_TEXT SECTION_
EP-4416941-B1 - SPATIAL RENDERING OF AUDIO ELEMENTS HAVING AN EXTENT

EP4416941B1EP 4416941 B1EP4416941 B1EP 4416941B1EP-4416941-B1

Inventors

MORADI ASHOUR, Chamran
FALK, TOMMY
DE BRUIJN, WERNER

Dates

Publication Date: 20260506
Application Date: 20221011

Claims (13)

A method (800) for rendering an audio element, wherein the audio element has an extent (200) and is represented using a set of virtual loudspeakers (202, 203, 204) comprising a middle virtual loudspeaker (203), the method being characterised by comprising: based on a position of a listener, selecting (s802) a position for the middle virtual loudspeaker, wherein selecting the position for the middle virtual loudspeaker based on the position of the listener comprises: selecting a position point on a first straight line 1) between a first point of the audio element or of an extent that was determined based on the extent (200) of the audio element and a second point of the audio element or of the determined extent or 2) between a first virtual speaker and a second virtual speaker, such that: the angle between i) a second straight line running from the position of the listener to the first point or the first virtual speaker and ii) a third straight line running from the position of the listener to the selected position point on the first straight line is equal to the angle between i) a fourth straight line running from the position of the listener to the second point or to the second virtual loudspeaker and ii) the third straight line.

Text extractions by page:
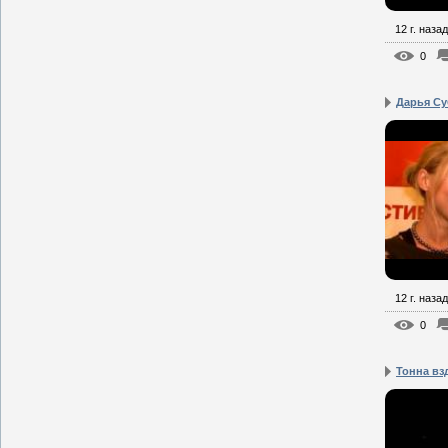
12 г. назад
0
Дарья Су
12 г. назад
0
Тонна взд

_EXERCISE DESCRIPTION_
Extend the patent text on rendering audio elements that have an extent, picking up directly after its last sentence.

_OUTPUT FOR THIS EXERCISE_
The method of claim 1, wherein selecting the position point comprises calculating a coordinate, M, of the position point by calculating: M = v * Re + w * Le / v + w , where v is the length of the second straight line, w is the length of the third straight line, Re is a coordinate of the first point or first virtual speaker, and Le is a coordinate of the second point or second virtual speaker.
The method of claim 1 or 2, further comprising positioning the middle virtual loudspeaker at the selected position point.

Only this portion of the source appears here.